2006-10-29 08:54:55 · 4 answers · asked by Alissa 6 in Science & Mathematics Mathematics

4 answers

50%

The gender of one child is independent of the gender of its siblings.

Therefore it doesn't matter if you had 6 girls prior, or 8 boys, or whatever, the probability that THIS child will be a girl is 50%.

(Similar to how if you toss a coin, you always have a 50% chance of heads, regardless of how many heads or tails you've thrown beforehand.)

The genders of the previous children are thrown into the problem as a trick. Your job in solving the problem is to realize that the genders of the babies are independent events that have no bearing on the matter at hand.
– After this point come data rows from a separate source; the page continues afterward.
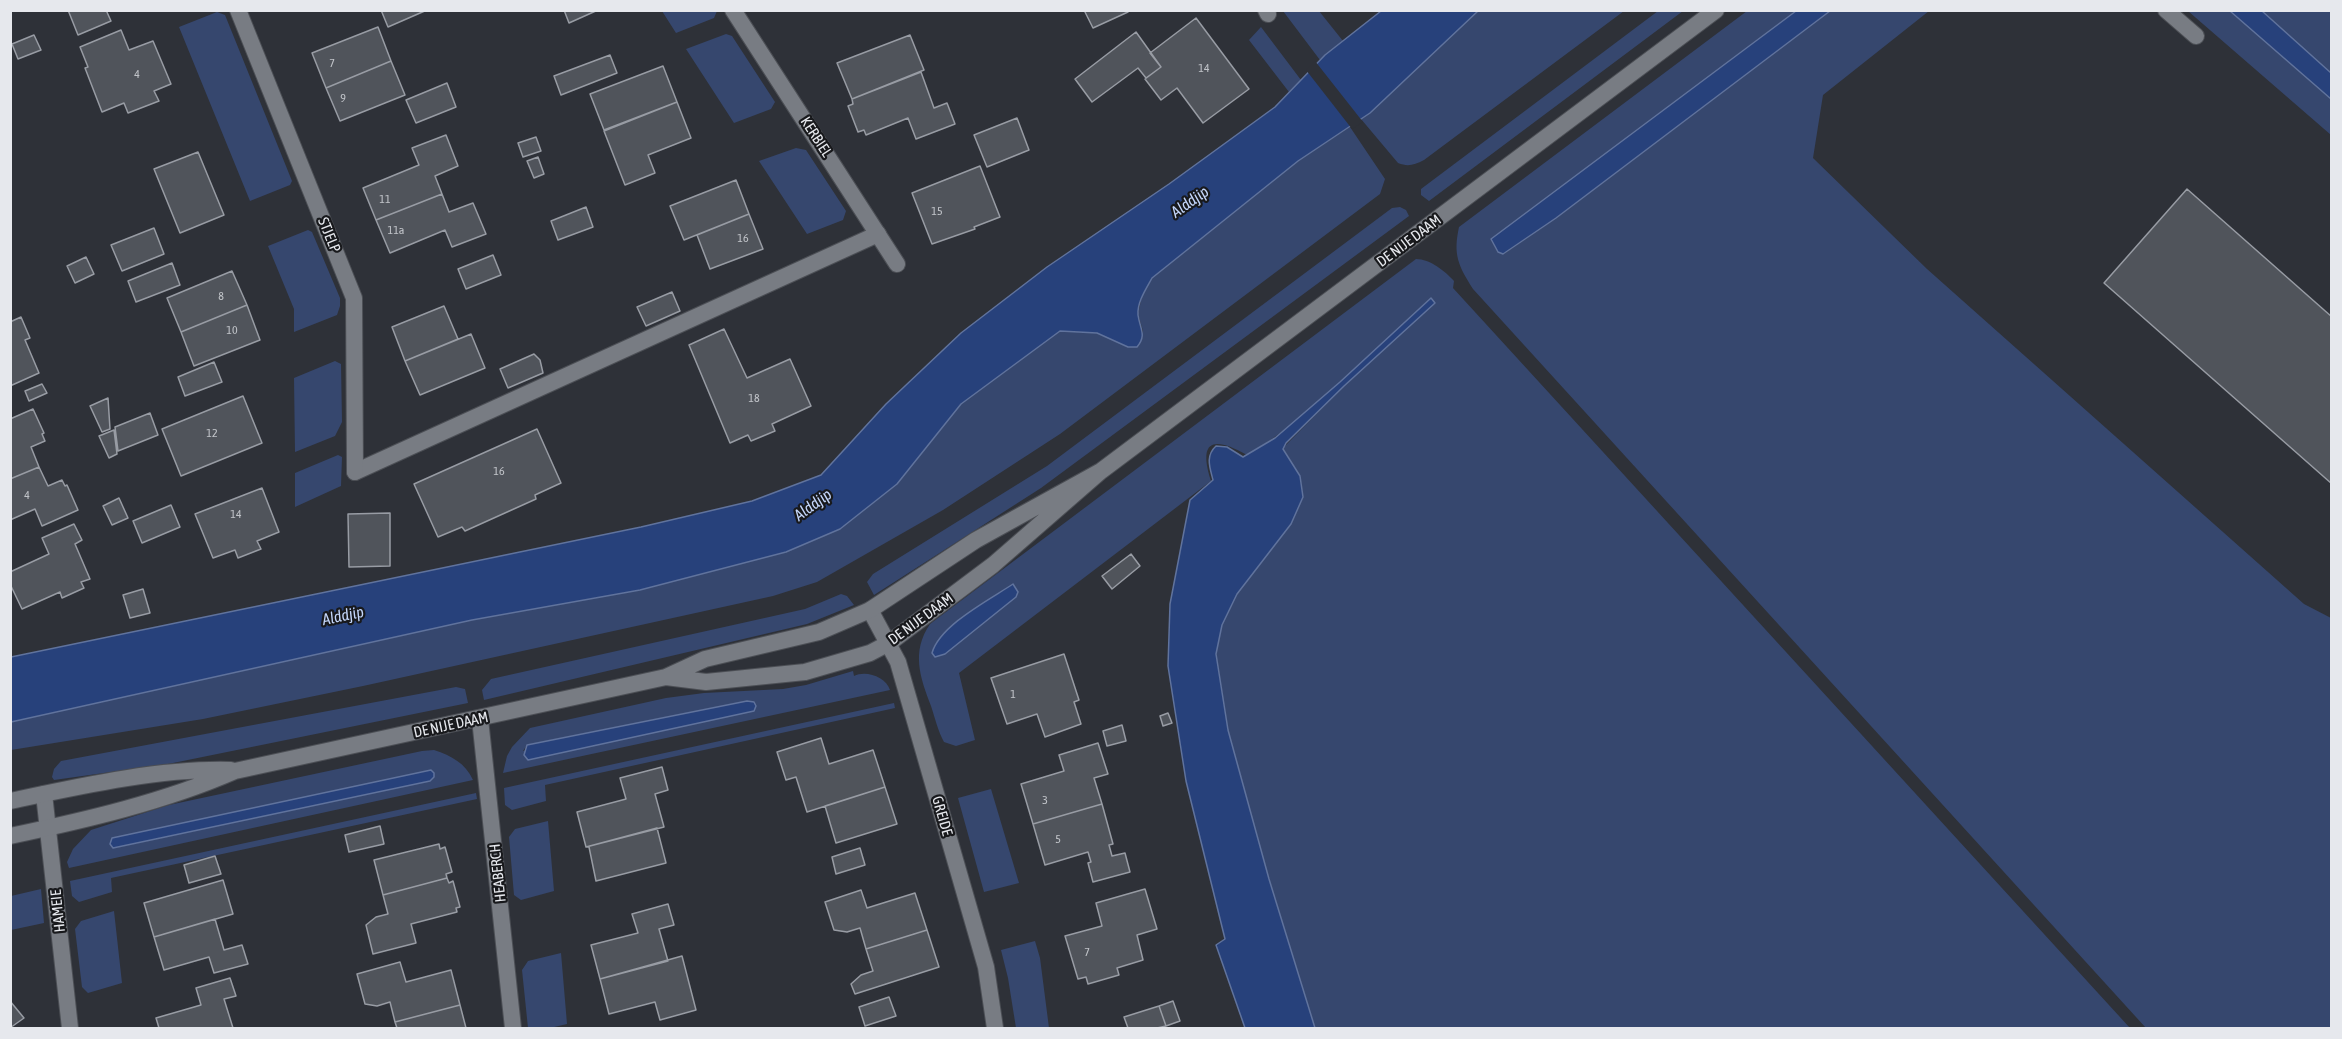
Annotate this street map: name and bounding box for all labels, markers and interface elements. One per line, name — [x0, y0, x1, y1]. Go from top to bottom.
house number: 7 — [329, 56, 335, 70]
house number: 14 — [1198, 61, 1210, 75]
house number: 4 — [134, 67, 140, 81]
house number: 9 — [340, 91, 346, 105]
street label: KERBIEL — [796, 113, 836, 161]
water label: Alddjip — [1167, 182, 1213, 222]
house number: 11 — [379, 192, 391, 206]
house number: 15 — [931, 204, 943, 218]
street label: DE NIJE DAAM — [1373, 211, 1445, 271]
street label: STJELP — [314, 215, 344, 255]
house number: 11a — [388, 223, 404, 237]
house number: 16 — [737, 231, 749, 245]
house number: 8 — [218, 289, 224, 303]
house number: 10 — [226, 323, 238, 337]
house number: 18 — [748, 391, 760, 405]
house number: 12 — [206, 426, 218, 440]
house number: 16 — [493, 464, 505, 478]
water label: Alddjip — [790, 485, 836, 525]
house number: 4 — [24, 488, 30, 502]
house number: 14 — [230, 507, 242, 521]
street label: DE NIJE DAAM — [885, 589, 957, 649]
water label: Alddjip — [320, 602, 366, 630]
house number: 1 — [1010, 687, 1016, 701]
street label: DE NIJE DAAM — [412, 708, 490, 742]
house number: 3 — [1042, 793, 1048, 807]
street label: GREIDE — [928, 794, 956, 838]
house number: 5 — [1055, 832, 1061, 846]
street label: HEABERCH — [486, 843, 510, 903]
street label: HAMEIE — [47, 889, 69, 933]
house number: 7 — [1084, 945, 1090, 959]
To answer the second part of your question: The probability of having 3 girls out of 3 children is .50 * .50 * .50 = .125. But that is totally different from the first part of your question (hopefully that's clear; if not feel free to ask another question).

~ ♥ ~

2006-10-29 08:57:46 · answer #1 · answered by I ♥ AUG 6 · 1 0

The probability of getting 3 girls among 3 children is (1/2)^3 = 1/8, so it is not the same as having a girl when the 3rd child is born, given the first two were girls. Each birth is an independent event, so the fact that the first two were girls has no bearing on the probability of the 3rd being a girl. So, the first question examines only a single event, while the second questin examines 3.

2006-10-29 09:01:03 · answer #2 · answered by James L 5 · 1 0

The answer to the first part is 50%. Just like flipping a coin thrice, the first two results have zero bearing on the third flip.

The results are not the same as the question of getting all three girls, which would be considerably less than 50%.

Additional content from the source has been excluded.